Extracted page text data
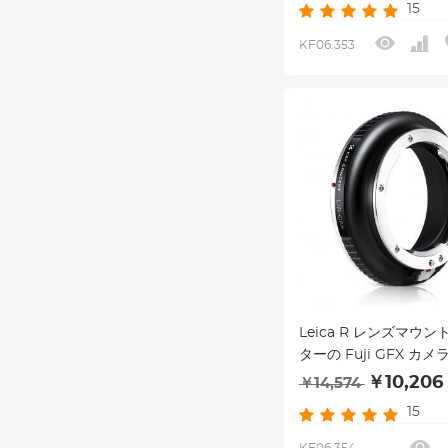
15
KF06.353
Leica R レンズマウ
ターの Fuji GFX カメ
￥10,206
￥14,574
15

Task instructions> Skipping any pictures, copy the entries exactly as they appear.

Solved exercise>
15
KF06.353
Leica R レンズマウ
ターの Fuji GFX カメ
￥10,206
￥14,574
15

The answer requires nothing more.